10 1/2 oz beef stock (or you could use vegetable stock to make it vegetarian)

1/4 t salt

1/2 t pepper

1/4 c dry red wine

1 T snipped parsley

Directions

Saute shallot, onion, carrot, parsley sprig, peppercorns, clove, and bay leaf in butter spread until onion is golden and tender.

Add flour, cook over low heat, stirring constantly until flour is lightly browned.

Stir in beef or vegetable stock, simmer, stirring, until thickened and smooth. This will take about ten minutes.

Once the mixture is thickened slightly and smooth, strain the mixture so that the sauce comes through and the vegetables and spices are left in the strainer. Use a spoon or spatula to push all of the liquid through the strainer. You don’t want to miss a drop if you can help it. It’s that delicious!

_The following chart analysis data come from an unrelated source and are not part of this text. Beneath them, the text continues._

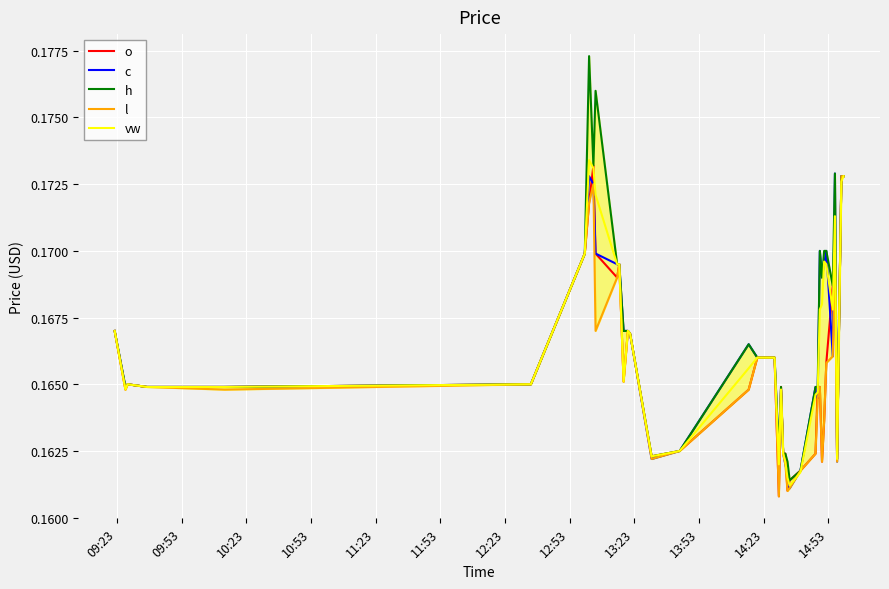

Rank the series by their maximum value, from highest to lowest.

h, vw, o, c, l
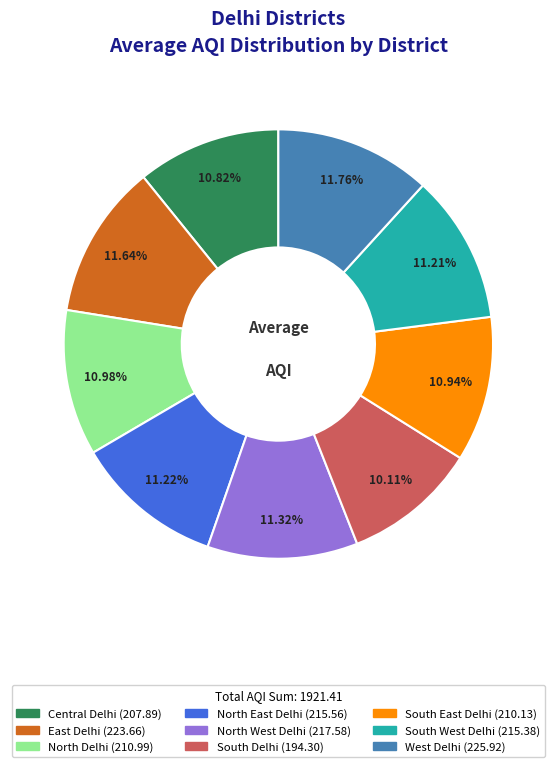

To the nearest percent, what percentage of the pie is South East Delhi?

11%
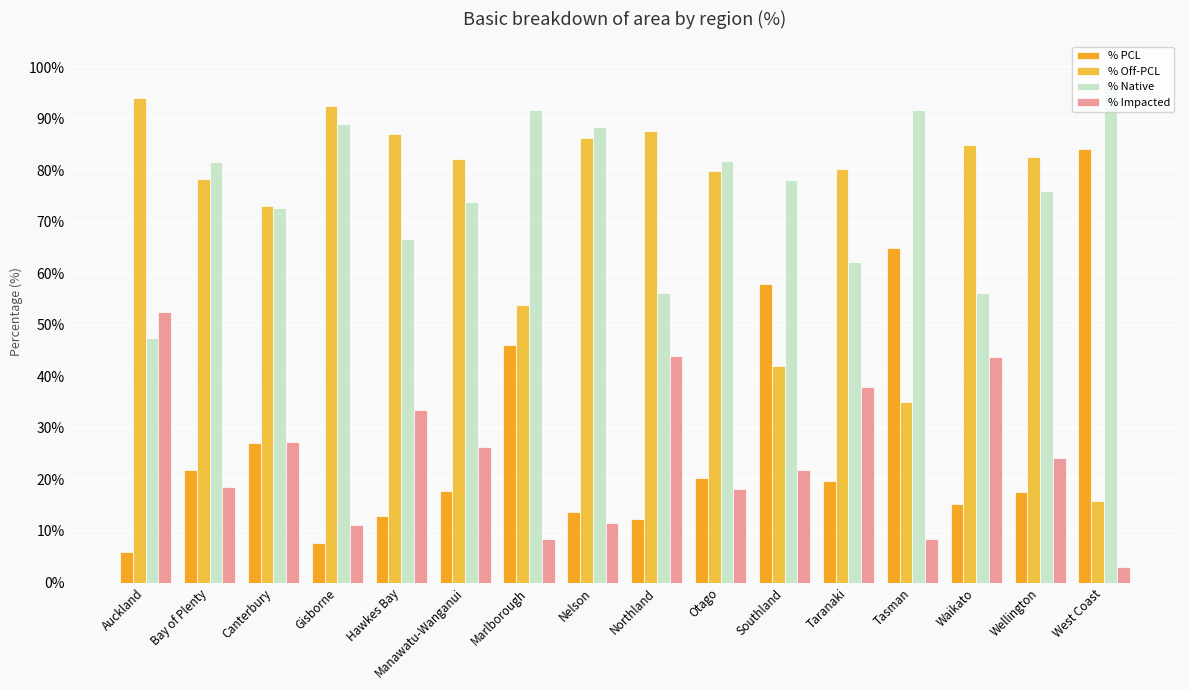

Reading left to right, transcribe all the data shown in this chart.

% PCL: 6.0	21.8	27.0	7.6	12.9	17.8	46.1	13.7	12.4	20.2	57.9	19.7	64.9	15.2	17.5	84.1
% Off-PCL: 94.0	78.2	73.0	92.4	87.1	82.2	53.9	86.3	87.6	79.8	42.1	80.3	35.1	84.8	82.5	15.9
% Native: 47.5	81.5	72.7	88.9	66.6	73.8	91.6	88.4	56.1	81.8	78.1	62.1	91.6	56.2	75.9	96.9
% Impacted: 52.5	18.5	27.3	11.1	33.4	26.2	8.4	11.6	43.9	18.2	21.9	37.9	8.4	43.8	24.1	3.1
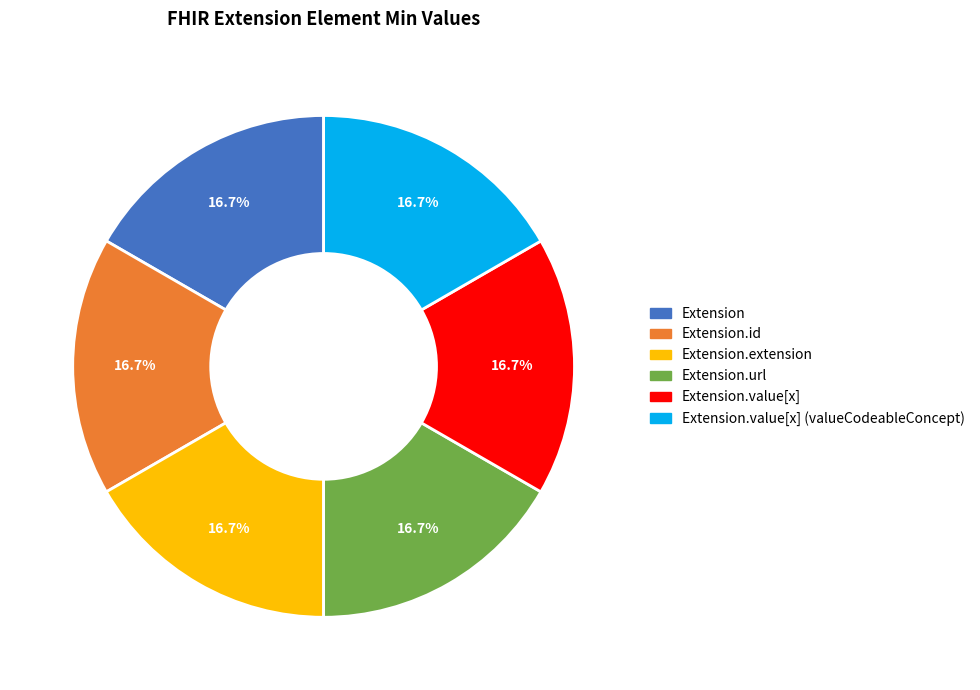

Does any single category account for the majority?

No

Add the salt, pepper, red wine, and snipped parsley.

Once you have done all of this, you can discard the vegetables left in the strainer, or use them in another dish, and you should refrigerate the sauce until about 15 minutes before you are ready to serve it. At this point, reheat the sauce on a low heat, covered, in a double boiler or stirring constantly. If the sauce is too thick, use wine to thin it slightly.

Then, spoon over your meat and/or veggies, and enjoy! I was so excited to eat it that there aren’t any pictures of the finished product – sorry!

Although it is our family’s tradition to have this sauce on Christmas Eve, I think Bordelaise sauce would be wonderful for New Year’s Eve or New Year’s Day.